Nach der gestrigen Etappe mit dem Abstecher auf den Monte Cinto war ich platt wie eine Flunder aber heute morgen fühle ich mich überraschend fit. Gemeinsam mit einer deutschen Wegbekanntschaft ziehen wir zeitig los.

Vorerst geht es weiter bergab bis wir schon bald die Bergerie d’u Vallone erreichen. Diese könnte man auch als Übernachtungsort nach der vierten Etappe anpeilen. So kann man eine etwaig geplante Doppeletappe am nächsten Tag etwas abkürzen.

Menschen, die legendäre Traumpfade wie den Pacific Crest Trail gewandert sind, genießen bei mir höchsten Respekt. Diese Dame zum Beispiel:

Aber auch die härtesten Wanderer laufen nicht unbedingt schnell. Als der Weg wieder steil ansteigt, lasse ich sie hinter mir zurück. Ich sag ihr noch, wir sehen uns auf der Hütte aber das Schicksal hatte scheinbar andere Pläne.

Wenig später treffe ich auf die legendäre Fremdenlegion, die ihre Gewaltmärsche auf dem GR 20 trainieren (8 Tage für die gesamte Strecke). Sie treten aus dem Weg und grüßen freundlich. Die haben gleich gesehen, dass sie mit mir besser keinen Streit anfangen.

Ich bin Pazifist aber wer mal ein unglaublich spannendes Tagebuch und Zeitzeugnis zu dem Thema lesen möchte, dem  empfehle ich: Legionnaire: Five Years in the French Foreign Legion* von Simon Murray.

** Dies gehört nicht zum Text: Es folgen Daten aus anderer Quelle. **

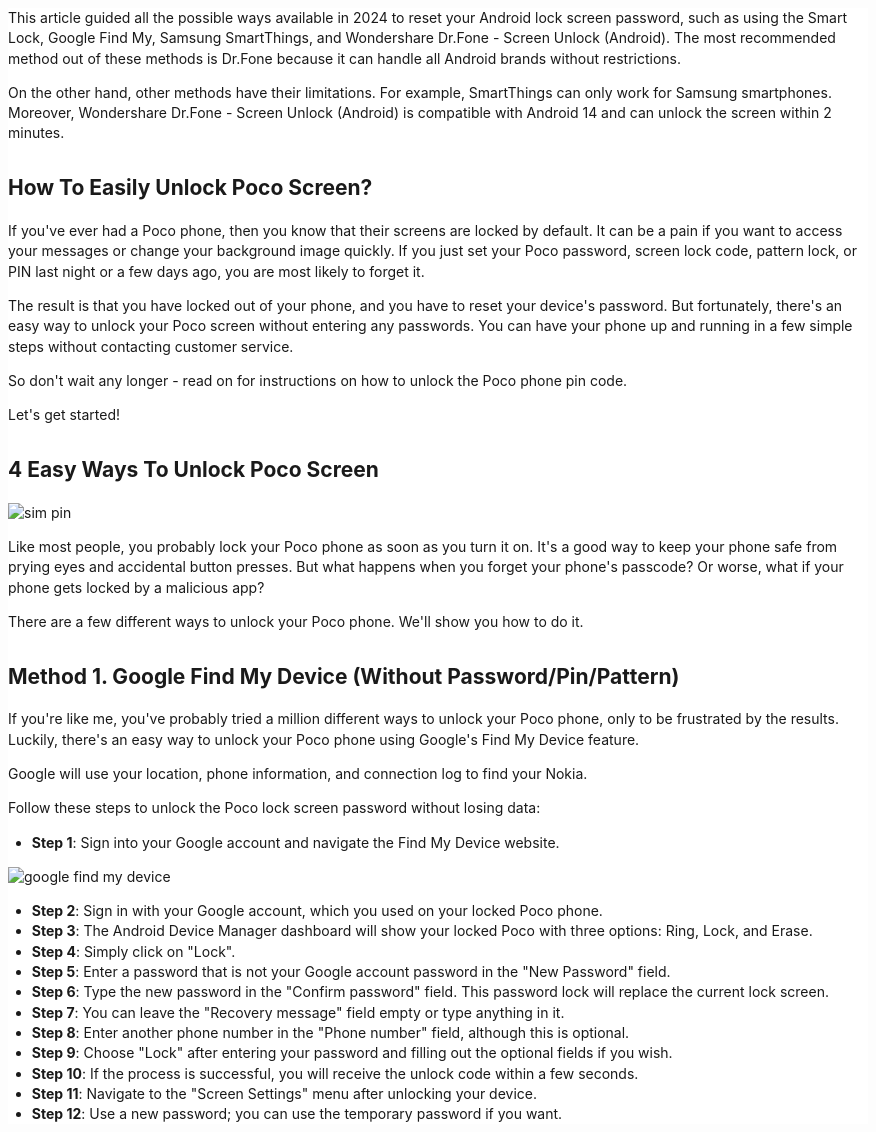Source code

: This article guided all the possible ways available in 2024 to reset your Android lock screen password, such as using the Smart Lock, Google Find My, Samsung SmartThings, and Wondershare Dr.Fone - Screen Unlock (Android). The most recommended method out of these methods is Dr.Fone because it can handle all Android brands without restrictions.

On the other hand, other methods have their limitations. For example, SmartThings can only work for Samsung smartphones. Moreover, Wondershare Dr.Fone - Screen Unlock (Android) is compatible with Android 14 and can unlock the screen within 2 minutes.

## How To Easily Unlock Poco Screen?

If you've ever had a Poco phone, then you know that their screens are locked by default. It can be a pain if you want to access your messages or change your background image quickly. If you just set your Poco password, screen lock code, pattern lock, or PIN last night or a few days ago, you are most likely to forget it.

The result is that you have locked out of your phone, and you have to reset your device's password. But fortunately, there's an easy way to unlock your Poco screen without entering any passwords. You can have your phone up and running in a few simple steps without contacting customer service.

So don't wait any longer - read on for instructions on how to unlock the Poco phone pin code.

Let's get started!

## 4 Easy Ways To Unlock Poco Screen

![sim pin](https://images.wondershare.com/drfone/article/2022/10/unlock-nokia-screen-1.jpg)

Like most people, you probably lock your Poco phone as soon as you turn it on. It's a good way to keep your phone safe from prying eyes and accidental button presses. But what happens when you forget your phone's passcode? Or worse, what if your phone gets locked by a malicious app?

There are a few different ways to unlock your Poco phone. We'll show you how to do it.

## Method 1. Google Find My Device (Without Password/Pin/Pattern)

If you're like me, you've probably tried a million different ways to unlock your Poco phone, only to be frustrated by the results. Luckily, there's an easy way to unlock your Poco phone using Google's Find My Device feature.

Google will use your location, phone information, and connection log to find your Nokia.

Follow these steps to unlock the Poco lock screen password without losing data:

- **Step 1**: Sign into your Google account and navigate the Find My Device website.

![google find my device](https://images.wondershare.com/drfone/article/2022/10/unlock-nokia-screen-2.jpg)

- **Step 2**: Sign in with your Google account, which you used on your locked Poco phone.
- **Step 3**: The Android Device Manager dashboard will show your locked Poco with three options: Ring, Lock, and Erase.
- **Step 4**: Simply click on "Lock".
- **Step 5**: Enter a password that is not your Google account password in the "New Password" field.
- **Step 6**: Type the new password in the "Confirm password" field. This password lock will replace the current lock screen.
- **Step 7**: You can leave the "Recovery message" field empty or type anything in it.
- **Step 8**: Enter another phone number in the "Phone number" field, although this is optional.
- **Step 9**: Choose "Lock" after entering your password and filling out the optional fields if you wish.
- **Step 10**: If the process is successful, you will receive the unlock code within a few seconds.
- **Step 11**: Navigate to the "Screen Settings" menu after unlocking your device.
- **Step 12**: Use a new password; you can use the temporary password if you want.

Kurz bevor ich den Pass erreiche setzt plötzlich heftiger Schneeregen ein. Der Wind fegt mich fast vom Berg als ich blinzelnd über ein Plateau durch den Nebel taumel. Als der Schauer wenig später nachlässt, fällt mir auf, dass die GR 20 Markierung verschwunden ist. Ich schaue mich ratlos um, da taucht ein Wanderer hinter mir auf. Ich frage ihn, ob das noch der GR 20 sei und er verneint. Um zur nächsten Hütte Ciotullu di i Mori zu gelangen, hätte ich nicht auf der Rückseite des Berges absteigen sollen.

Der Weg auf dem ich mich aktuell befinde führt zwar wieder auf den GR 20, nur müsste ich dann eine Doppeletappe bis zur nächsten Hütte gehen. Ich könnte auch einfach das kleine Stück wieder zurücklaufen aber es ist so früh am Tag und ich fühle mich noch fit also beschließe ich spontan weiterzugehen. Vorwärts immer, rückwärts nimmer!
 

Der Weg ist nicht mehr so steinig wie auf den ersten Etappen, dafür ist die Kilometerzahl deutlich höher. Und so laufe ich endlos weiter. Zwischendurch regnet es immer wieder und ich bin froh über meine neue Regenjacke.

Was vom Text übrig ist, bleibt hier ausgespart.